Photo © Marc Ginot

Rodrigo Garcia «L’imagination est l’acte de rébellion suprême»

Propos recueillis par Wilson Le Personnic

Publié le 17 août 2017

Pause estivale pour certains, tournée des festivals pour d’autres, l’été est souvent l’occasion de prendre du recul, de faire le bilan de la saison passée, mais également d’organiser celle à venir. Ce temps de latence, nous avons décidé de le mettre à profit en publiant tout l’été une série de portraits d’artistes. Figure établie ou émergente du spectacle vivant, chacune de ces personnalités s’est prêtée au jeu des questions réponses. Ici l’auteur et metteur en scène hispano argentin Rodrigo Garcia (1964).

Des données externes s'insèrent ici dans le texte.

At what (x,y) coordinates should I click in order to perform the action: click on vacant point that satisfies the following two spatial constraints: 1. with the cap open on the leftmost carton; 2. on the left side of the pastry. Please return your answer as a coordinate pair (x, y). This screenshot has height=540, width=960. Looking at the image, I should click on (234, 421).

Dernière saison pour l’actuel directeur du Centre Dramatique National de Montpellier rebaptisé humain TROP humain (hTh) après sa nomination en janvier 2014 : Rodrigo Garcia rendra les clefs du CDN le 31 décembre 2017. Depuis plus de vingt ans, l’artiste se forge une réputation de baroudeur avec une oeuvre inclassable et radicale qui dynamite le théâtre traditionnel. Chacune de ses pièces fait l’effet d’une bombe et ne manque pas de défrayer la chronique à l’instar de son Golgotha picnic (2011) ou encore de la performance Accidens. Il présentera sa prochaine création Evel Knievel contre Macbeth (Na terra do finado Humberto) en novembre prochain à Montpellier.

Quel est votre premier souvenir de théâtre ?

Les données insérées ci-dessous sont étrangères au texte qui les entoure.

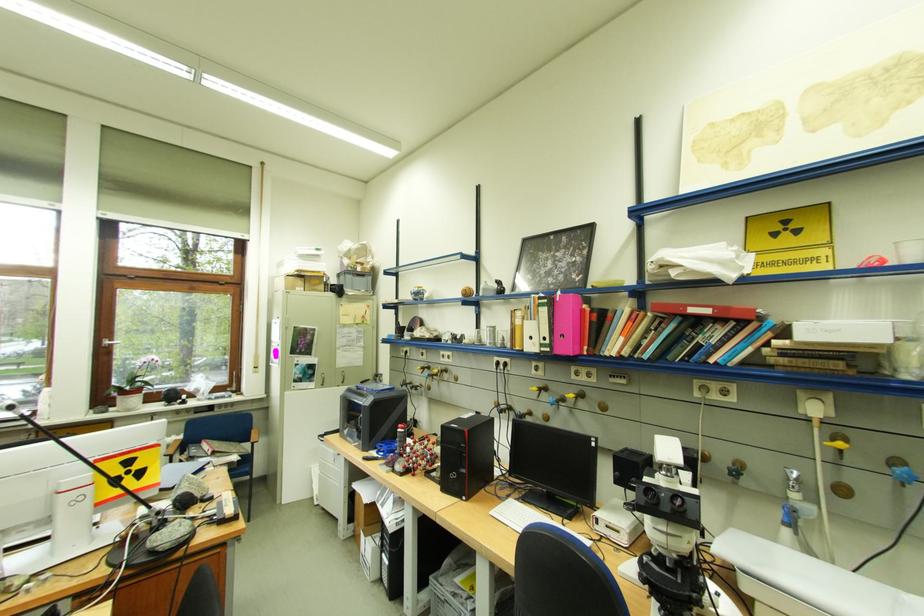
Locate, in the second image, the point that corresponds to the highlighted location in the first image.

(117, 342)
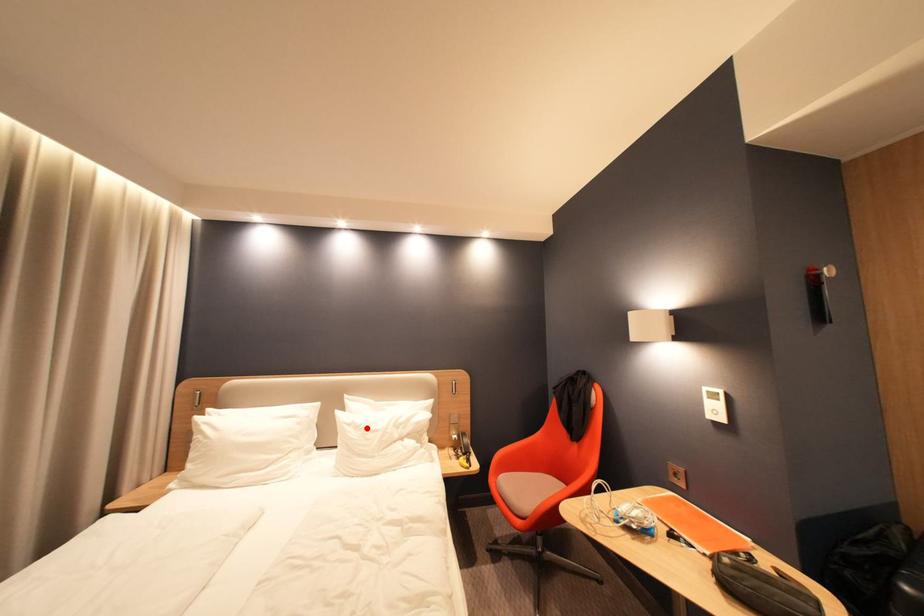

La façade, l’extérieur. Un endroit devant lequel je passais et dans lequel je n’entrais pas ; du fait de ma classe sociale, les lieux que nous fréquentions étaient ceux du travail, mais pas les lieux de loisirs, et encore moins les lieux culturels.

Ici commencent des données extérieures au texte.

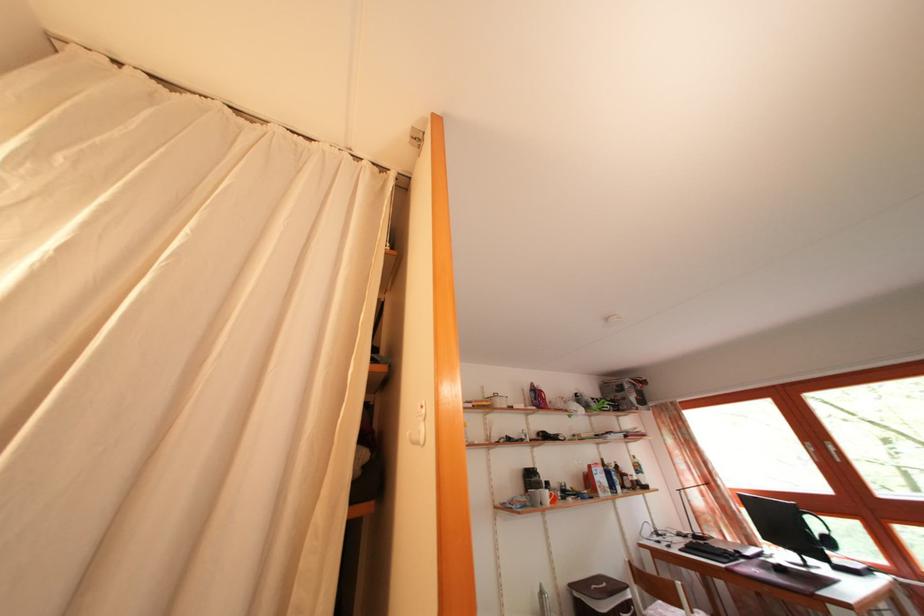
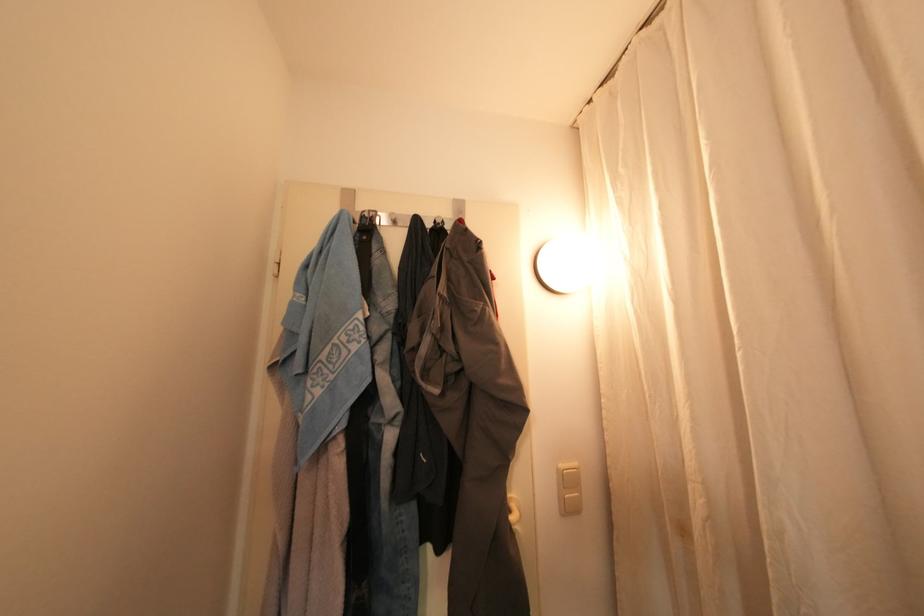
Question: The camera is either moving clockwise (left) or counter-clockwise (right) around the object. The first image is from the beginning of the video and the second image is from the end. Is the camera moving left or right when shooting the video?

Choices:
 (A) Left
 (B) Right

Answer: (B)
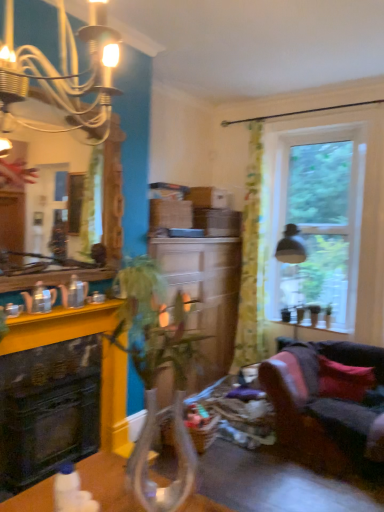
Question: Can you confirm if clear glass window at upper right is shorter than green leafy plant at center?

Choices:
 (A) yes
 (B) no

Answer: (B)

Question: From a real-world perspective, is clear glass window at upper right below green leafy plant at center?

Choices:
 (A) yes
 (B) no

Answer: (B)

Question: From a real-world perspective, is clear glass window at upper right on top of green leafy plant at center?

Choices:
 (A) yes
 (B) no

Answer: (A)

Question: Would you say clear glass window at upper right is outside green leafy plant at center?

Choices:
 (A) no
 (B) yes

Answer: (B)

Question: From the image's perspective, is clear glass window at upper right on green leafy plant at center?

Choices:
 (A) yes
 (B) no

Answer: (A)

Question: Would you say velvet dark grey couch at lower right is to the left or to the right of green leafy plant at center in the picture?

Choices:
 (A) right
 (B) left

Answer: (A)

Question: Based on their sizes in the image, would you say velvet dark grey couch at lower right is bigger or smaller than green leafy plant at center?

Choices:
 (A) big
 (B) small

Answer: (A)

Question: Looking at their shapes, would you say velvet dark grey couch at lower right is wider or thinner than green leafy plant at center?

Choices:
 (A) wide
 (B) thin

Answer: (A)

Question: Is velvet dark grey couch at lower right inside or outside of green leafy plant at center?

Choices:
 (A) outside
 (B) inside

Answer: (A)

Question: From a real-world perspective, is yellow wood counter at left above or below velvet dark grey couch at lower right?

Choices:
 (A) above
 (B) below

Answer: (A)

Question: From the image's perspective, is yellow wood counter at left positioned above or below velvet dark grey couch at lower right?

Choices:
 (A) above
 (B) below

Answer: (A)

Question: In terms of height, does yellow wood counter at left look taller or shorter compared to velvet dark grey couch at lower right?

Choices:
 (A) tall
 (B) short

Answer: (B)

Question: Is yellow wood counter at left in front of or behind velvet dark grey couch at lower right in the image?

Choices:
 (A) behind
 (B) front

Answer: (B)

Question: Which is correct: translucent floral fabric curtain at right is inside wooden mirror at upper left, or outside of it?

Choices:
 (A) inside
 (B) outside

Answer: (B)

Question: From a real-world perspective, is translucent floral fabric curtain at right physically located above or below wooden mirror at upper left?

Choices:
 (A) above
 (B) below

Answer: (B)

Quels sont les spectacles qui vous ont le plus marqué en tant que spectateur ?

La Classe morte (1975) et Wielepole Wielepole (1980) de Tadeusz Kantor. Yerma (1973) mis en scène par Victor García. Mais surtout une petite pièce que j’ai vue dans un théâtre alternatif de Buenos Aires, dans les années 80, qui s’appelait Movitud Beckett, une pièce sans parole, seulement des corps qui faisaient des mouvements incroyables. Les précédentes pièces de Kantor et García, je pouvais parvenir à les comprendre, à saisir comment elles étaient construites, mais cette pièce, non, je ne comprenais pas comment ils arrivaient à faire ça techniquement… Ça m’a fasciné.

Quel est votre souvenir le plus intense en tant que metteur en scène ?

La peur. Montrer au public le résultat de mes recherches. Sentir que ce n’est pas bien, que mon travail n’est jamais bien.

Quelles oeuvres composent votre panthéon personnel ?

Je ne fais pas du théâtre une religion. Je ne glorifie rien, ni même l’amour. Mon panthéon personnel est une route ; j’aime prendre la voiture et faire des kilomètres, pour aller manger ou dormir quelque part. Mais si je dois nommer une pièce importante pour moi, je citerais l’une des deux premières pièces longues de Jan Fabre, Le pouvoir des folies théâtrales (1984), et C’est du théâtre comme c’était à espérer et à prévoir (1982).

À vos yeux, quels sont les enjeux du théâtre aujourd’hui ?

Le théâtre n’existe pas, il y a des personnes qui font des pièces de théâtre, et pour chacun le théâtre est quelque chose de différent. Pour moi c’est un lieu pour l’imagination, pour la fiction, pour me proclamer ennemi de la réalité. L’imagination est l’acte de rébellion suprême.

À vos yeux, quel rôle doit avoir un artiste dans la société aujourd’hui ?

Dépasser le narcissisme. Après ça, servir pour quelque chose et pour quelqu’un.